Shropshire Star

Meetings on bid to restore wild woodland to Shropshire

A community campaign to restore wild woodland to Shropshire is beginning with a series of meetings across the county.

Published

The events, lead by environmental campaigner and school teacher Chris Hillcox, are designed to raise public awareness of rewilding.

Rewilding is a way of restoring the natural plant and animal communities that used to inhabit Shropshire before woodland clearance hundreds of years ago.

Currently, Shropshire has only 6.6 per cent native deciduous woodland cover, compared to the UK average of 13 per cent. Conservation projects are very slowly increasing the amount of forest cover in the county but but require regular and costly intervention to keep landscapes in the desired state.

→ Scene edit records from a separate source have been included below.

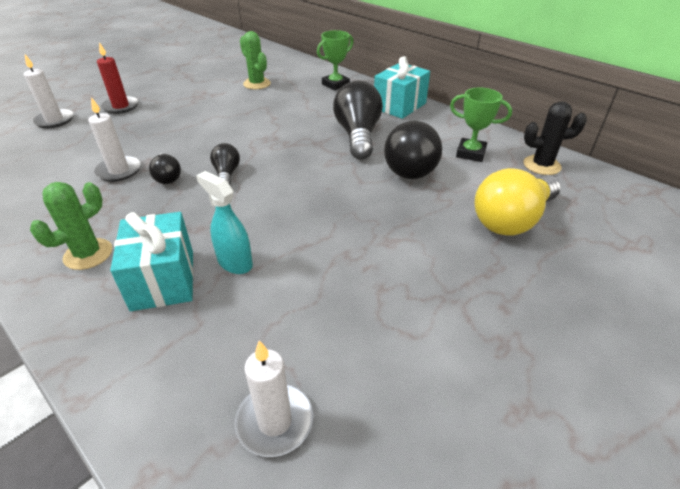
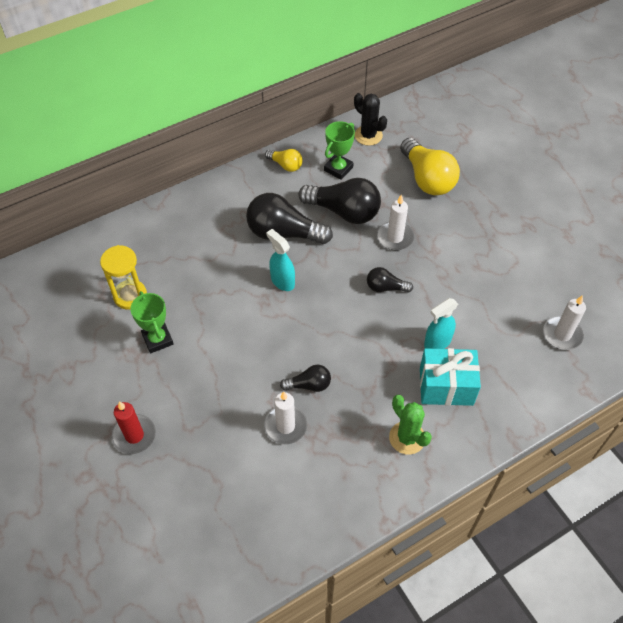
camera: 75 degrees left, 15 degrees up
white candle [24,55,74,128] -> white candle moved to [377,195,414,250]
black light bulb [210,143,240,186] -> black light bulb moved to [367,267,413,292]
green cactus [240,31,271,89] -> yellow hourglass [100,245,147,310]
green trophy [317,30,353,91] -> green trophy moved to [130,291,173,354]
turquoise gift [374,56,430,119] -> none
black cactus [523,101,587,175] -> black cactus turned 60 degrees counterclockwise [354,93,387,146]
none -> yellow light bulb [265,149,303,172]
none -> turquoise spray bottle [266,229,295,291]

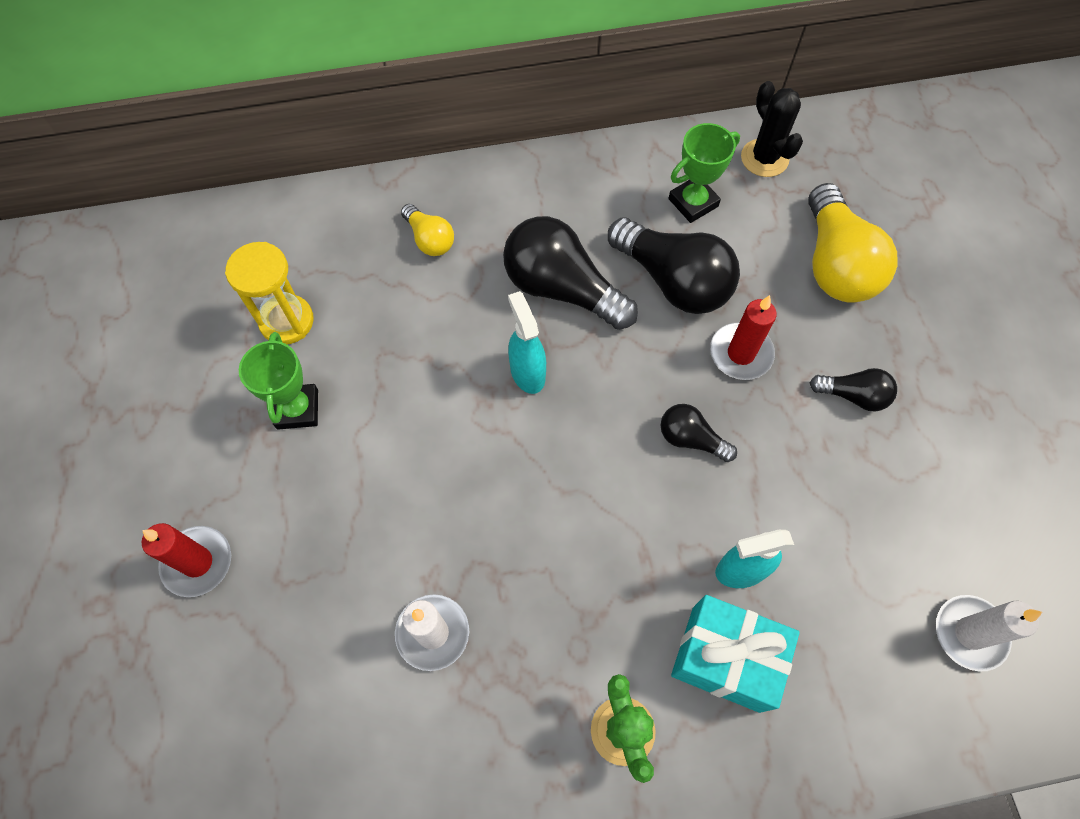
camera: 20 degrees right, 10 degrees up
yellow light bulb [265,149,303,172] -> yellow light bulb moved to [401,204,454,256]
black light bulb [280,365,331,392] -> black light bulb moved to [810,368,897,411]
white candle [377,195,414,250] -> red candle [710,295,777,380]

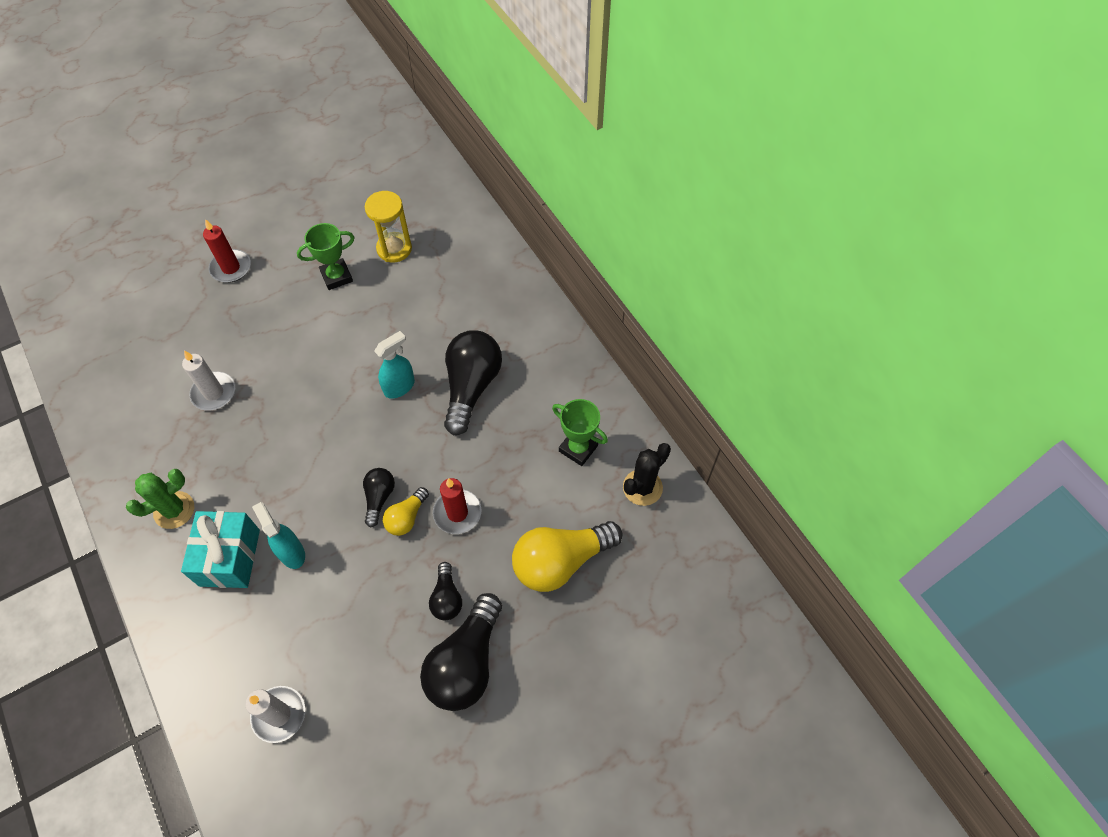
camera: 70 degrees right, 5 degrees down
yellow light bulb [401,204,454,256] -> yellow light bulb moved to [383,487,429,536]
black light bulb [608,217,740,314] -> black light bulb moved to [420,593,502,711]

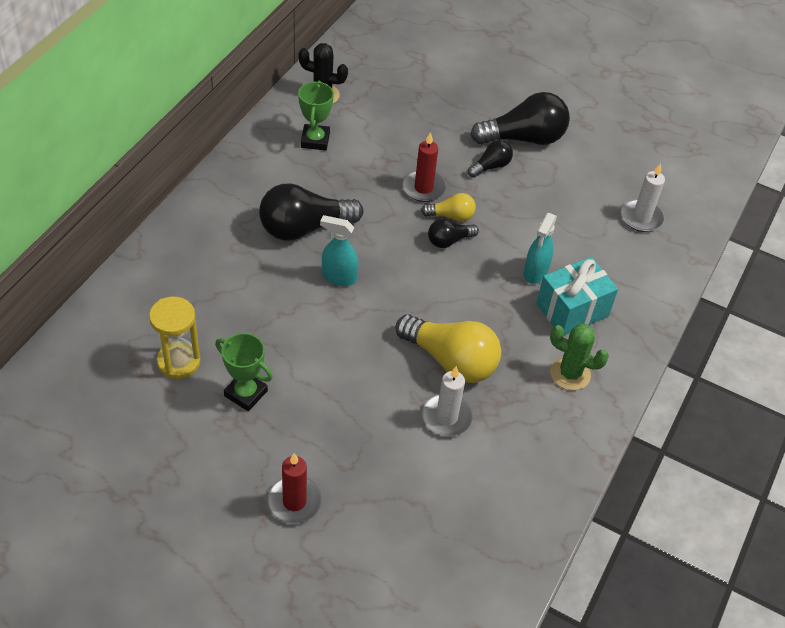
camera: 125 degrees left, 10 degrees down
yellow light bulb [512,521,622,592] -> yellow light bulb moved to [396,314,501,383]

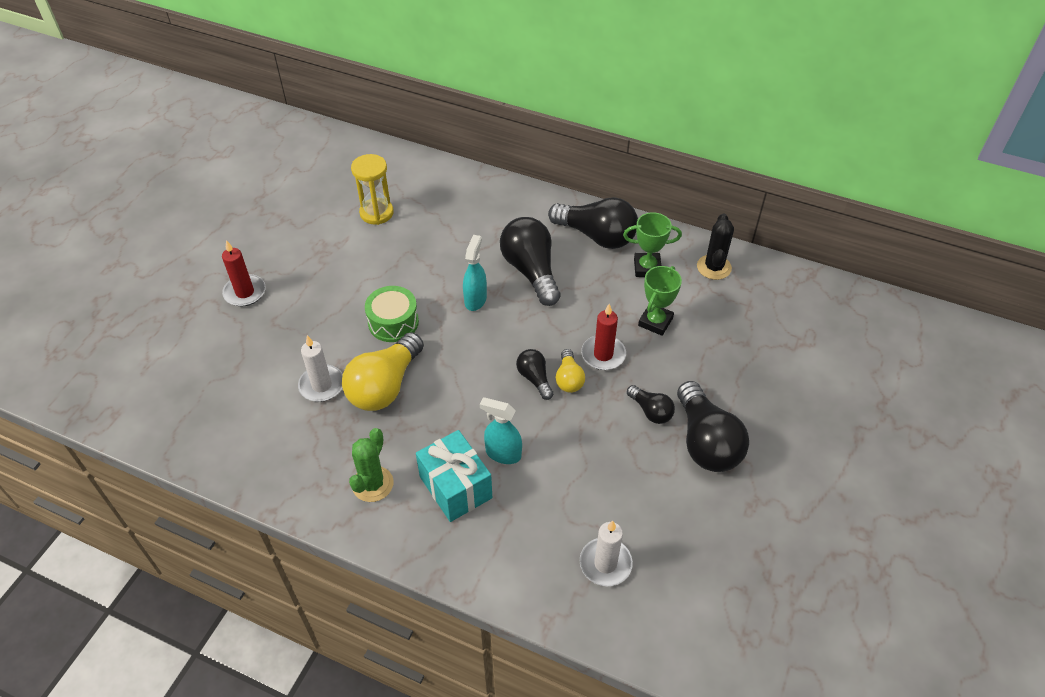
camera: 90 degrees right, 0 degrees up
green trophy [215,333,273,411] -> green trophy moved to [638,266,682,336]
none -> green drum [365,286,419,342]
none -> black light bulb [548,197,638,249]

Rewilding seeks to let nature take the lead on restoring landscapes like woodland, as well as providing economic and education opportunities to people in the county.

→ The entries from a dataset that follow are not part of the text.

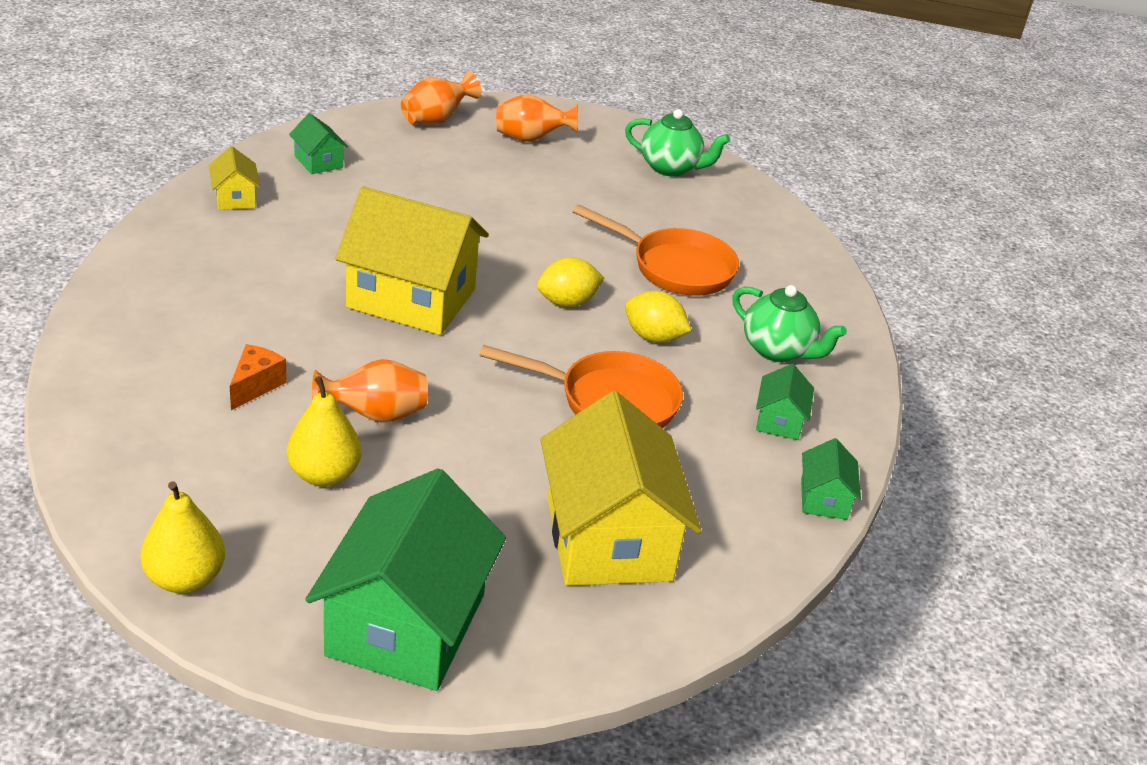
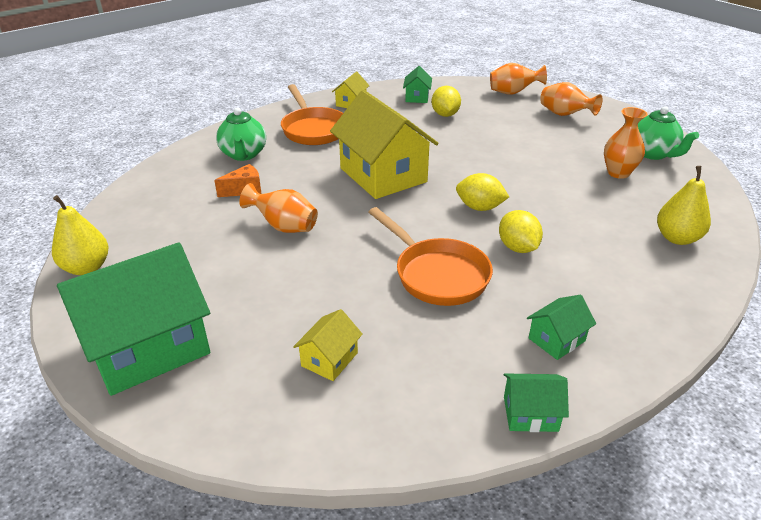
camera: 45 degrees right, 0 degrees up
yellow pear [287,376,361,487] -> yellow pear moved to [657,166,711,245]
yellow house [540,391,702,586] -> yellow house [293,309,363,381], size x0.44
orange pan [573,204,739,296] -> orange pan moved to [281,84,343,145]
green teapot [732,285,847,362] -> green teapot moved to [216,107,266,161]
green house [801,438,861,520] -> green house turned 45 degrees clockwise [503,374,569,432]
none -> yellow lemon [431,86,461,117]
none -> orange vase [604,107,648,179]

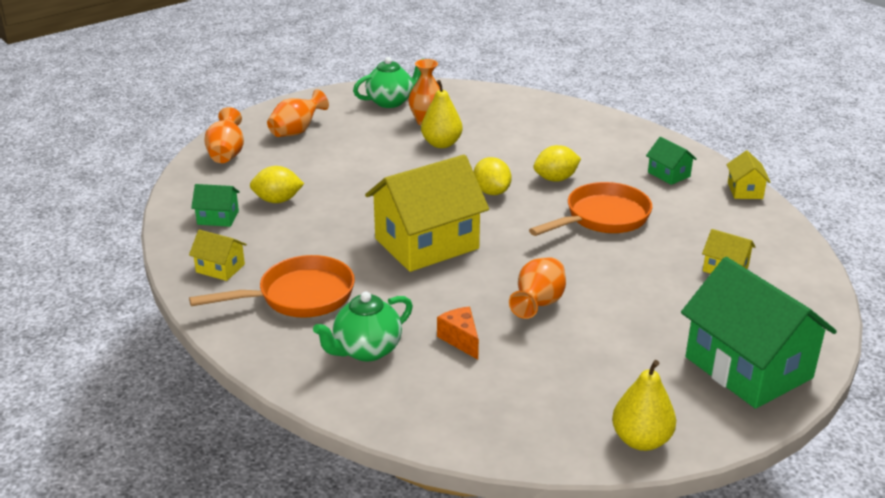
camera: 90 degrees left, 5 degrees down
green teapot [216,107,266,161] -> green teapot turned 150 degrees clockwise [313,291,413,362]
yellow lemon [456,173,509,211] -> yellow lemon turned 45 degrees counterclockwise [473,157,512,195]
green house [503,374,569,432] -> yellow house [726,150,771,199]
yellow pear [657,166,711,245] -> yellow pear moved to [421,80,462,148]

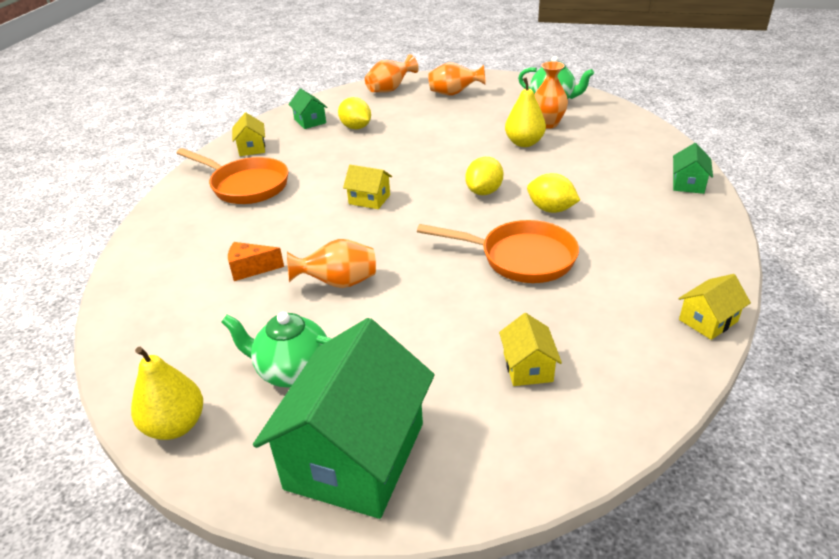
camera: 55 degrees right, 5 degrees up
green teapot [313,291,413,362] -> green teapot moved to [221,312,331,388]
yellow house [365,155,489,272] -> yellow house [343,165,392,209], size x0.44
orange cheese [437,307,479,360] -> orange cheese turned 120 degrees counterclockwise [228,242,284,281]
green house [646,137,697,185] -> green house moved to [673,143,713,194]

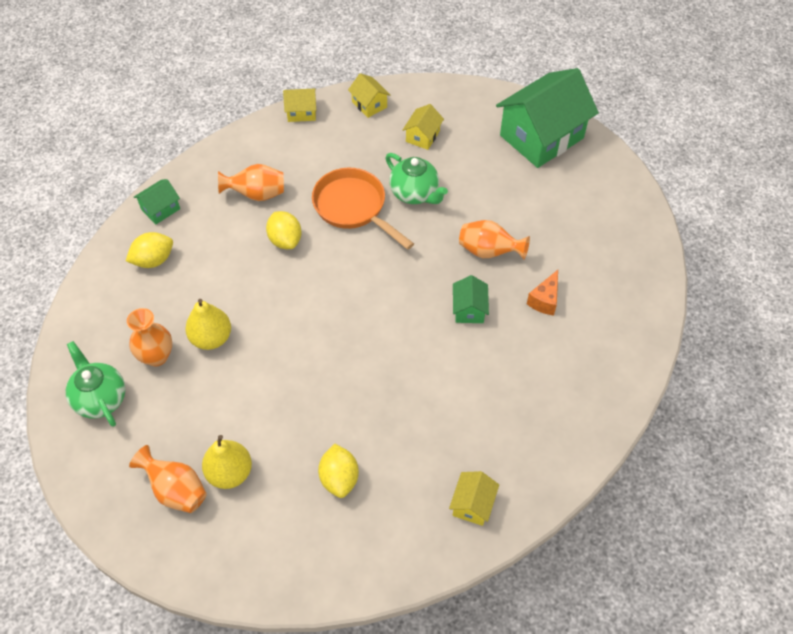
camera: 150 degrees left, 20 degrees up
yellow pear [131,347,203,440] -> yellow pear moved to [202,435,252,489]
orange pan [177,148,288,204] -> none
green teapot [221,312,331,388] -> green teapot moved to [385,153,448,204]
orange cheese [228,242,284,281] -> orange cheese turned 90 degrees clockwise [527,270,558,315]
green house [288,88,328,129] -> green house moved to [453,275,489,323]
yellow house [343,165,392,209] -> yellow house moved to [348,73,390,118]
orange vase [365,54,419,93] -> orange vase moved to [218,164,284,201]
yellow lemon [465,157,503,195] -> yellow lemon moved to [126,232,173,268]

Chris said: “In Shropshire, pressures from development, agriculture, pollution, habitat loss and fragmentation, increased pest and diseases have threatened to undermine the integrity it’s natural woodlands.

"Woodland is often lost from sight and replaced by fields of crops or settlements. The way we have looked after the landscape has pushed wild woodland and wild woodland creatures like the pine marten to the edge.

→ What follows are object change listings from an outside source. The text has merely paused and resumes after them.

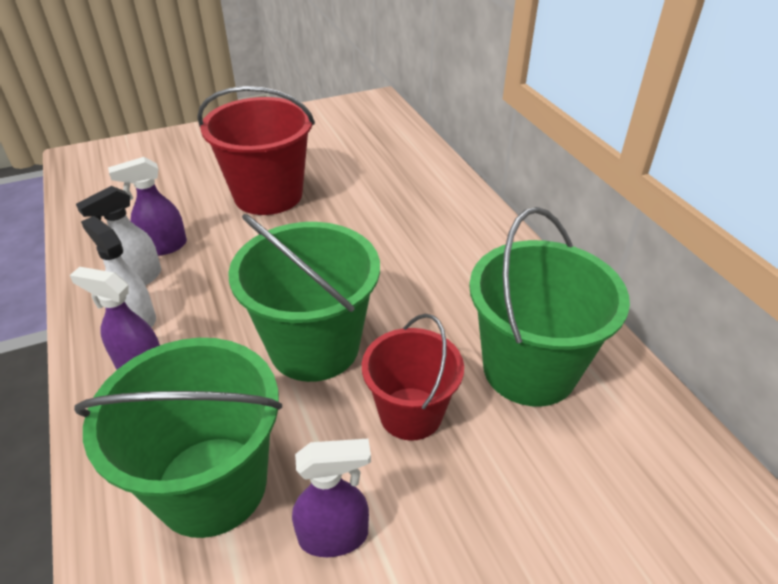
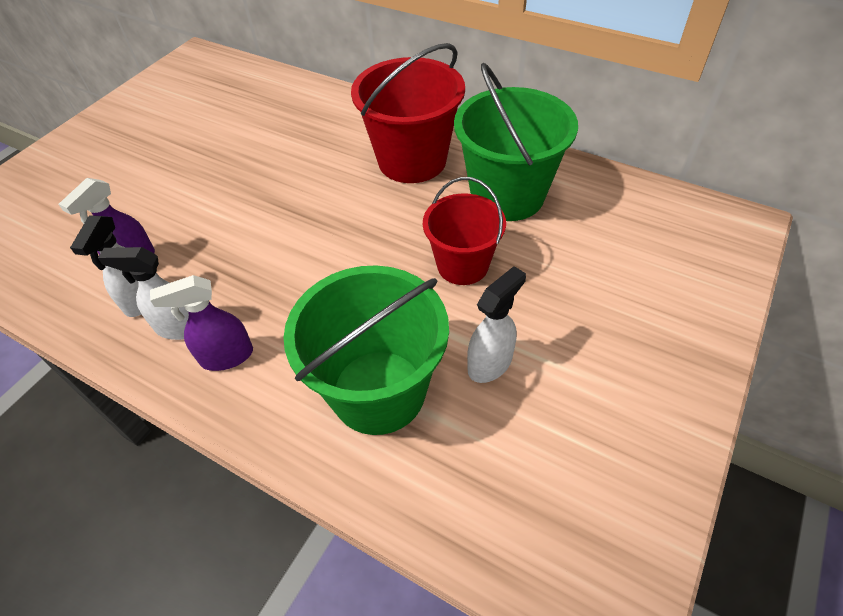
camera: 35 degrees left, 10 degrees up
red bucket [197,86,315,215] -> red bucket moved to [351,43,465,183]
green bucket [228,214,380,382] -> none
purple spray bottle [292,439,371,557] -> white spray bottle [467,266,526,383]

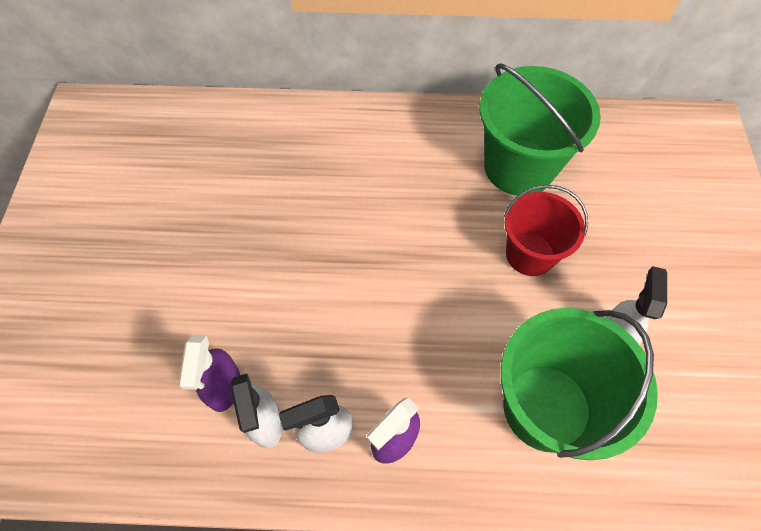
camera: 30 degrees left, 10 degrees up
red bucket [351,43,465,183] -> none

"There is enough open space in Shropshire to maintain current farming practises and have places where the natural ecology can be restored. A place where once abundant creatures can thrive. We are not talking about the return of the wolf to Shropshire or letting a landscape run out of control”.

The community talks are planned for Oswestry Library, October 19 11am-12pm; Shrewsbury United Reform Church October 26 11am-12pm and Ludlow Library November 9 11am – 12pm.